VISITA AL PUERTO DE SEVILLA. ESCLUSA, MUELLE Y MUSEO

Nos pareció muy interesante la propuesta que la Autoridad Portuaria de Sevilla nos hizo a distintas entidades, colegios y centros culturales de la ciudad para visitar el bastante desconocido museo del puerto, la nueva esclusa y el muelle del Centenario.

La visita en su conjunto resultó interesante, lo fue la presentación previa en la avenida de Las Razas, donde en una sala se nos proyectaron algunos datos sobre la actividad del puerto y su repercusión en la economía y el empleo local. Interesantes también las visitas a la nueva esclusa y su sala de control y al muelle del Centenario, pero, en mi opinión, fue decepcionante el “museo”. No se puede presentar dos mil años de historia, con cuatro carteles, dos grúas, unas boyas y cuatro cosas más.
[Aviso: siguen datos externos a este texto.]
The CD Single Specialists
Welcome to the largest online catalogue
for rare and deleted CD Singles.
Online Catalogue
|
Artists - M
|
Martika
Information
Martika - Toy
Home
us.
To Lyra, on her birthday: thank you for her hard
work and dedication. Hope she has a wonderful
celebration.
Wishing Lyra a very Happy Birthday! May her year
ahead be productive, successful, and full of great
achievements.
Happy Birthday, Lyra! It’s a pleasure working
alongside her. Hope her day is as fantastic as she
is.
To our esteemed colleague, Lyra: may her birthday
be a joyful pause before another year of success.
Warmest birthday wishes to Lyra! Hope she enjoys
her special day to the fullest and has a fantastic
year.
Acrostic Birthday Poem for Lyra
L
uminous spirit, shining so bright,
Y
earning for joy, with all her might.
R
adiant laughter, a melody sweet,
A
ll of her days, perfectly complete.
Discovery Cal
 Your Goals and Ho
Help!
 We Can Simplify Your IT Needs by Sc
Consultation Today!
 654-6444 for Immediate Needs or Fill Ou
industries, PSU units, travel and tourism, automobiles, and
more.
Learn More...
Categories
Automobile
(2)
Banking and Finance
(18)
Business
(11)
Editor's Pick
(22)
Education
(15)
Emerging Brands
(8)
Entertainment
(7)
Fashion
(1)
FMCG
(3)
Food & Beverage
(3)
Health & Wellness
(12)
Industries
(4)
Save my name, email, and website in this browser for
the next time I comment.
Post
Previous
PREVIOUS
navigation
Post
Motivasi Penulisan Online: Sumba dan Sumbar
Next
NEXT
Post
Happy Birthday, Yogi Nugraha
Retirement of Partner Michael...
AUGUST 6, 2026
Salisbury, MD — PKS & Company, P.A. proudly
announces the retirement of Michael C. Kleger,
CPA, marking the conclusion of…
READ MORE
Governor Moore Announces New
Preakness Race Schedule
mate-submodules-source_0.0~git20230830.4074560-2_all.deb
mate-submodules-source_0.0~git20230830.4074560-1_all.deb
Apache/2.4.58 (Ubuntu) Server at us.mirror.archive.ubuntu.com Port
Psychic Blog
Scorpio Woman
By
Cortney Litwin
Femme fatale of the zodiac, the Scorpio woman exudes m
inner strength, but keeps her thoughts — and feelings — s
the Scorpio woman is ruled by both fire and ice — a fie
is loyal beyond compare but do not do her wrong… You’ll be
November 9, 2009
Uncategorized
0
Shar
La historia del Puerto de Sevilla se merece algo mucho más serio que lo que se muestra en la nave de la avenida de Las Razas.

Tiene sentido que la autoridad responsable de un puerto cuyos orígenes se remontan en la historia a más allá de los dos mil años, de un puerto que estuvo íntimamente vinculado a los viajes colombinos y que, posteriormente, tuvo durante más de un siglo el monopolio del comercio con América, de un puerto de donde salió la expedición de Magallanes que logró la gesta de la primera circunnavegación del mundo, de un puerto que es el único fluvial de España, tiene sentido, digo, que la autoridad que ha heredado todo ese patrimonio histórico trate de mostrarlo y explicárselo a los ciudadanos y un museo es una excelente forma de hacerlo. Hay una gran historia que contar y también hay una realidad importante, para la economía de la ciudad de Sevilla y de su entorno, que hay que transmitir para lograr apoyos en su defensa y potenciación. Pero, lamentablemente, esta brillante historia no se merece el triste y pobre museo que le han dedicado.

En definitiva, muy bien la iniciativa de acercar la realidad del puerto a los ciudadanos, muy agradecidos por la interesante visita y por la puesta a nuestra disposición de dos guías que se turnaron en nuestro acompañamiento y explicaciones, pero, desgraciadamente, también hay que decir que es una pena que se empañe la propuesta con un museo poco digno de la historia portuaria de Sevilla. La solución no es prescindir del museo, la solución es mejorarlo, porque la idea es buena, aunque la ejecución no lo sea.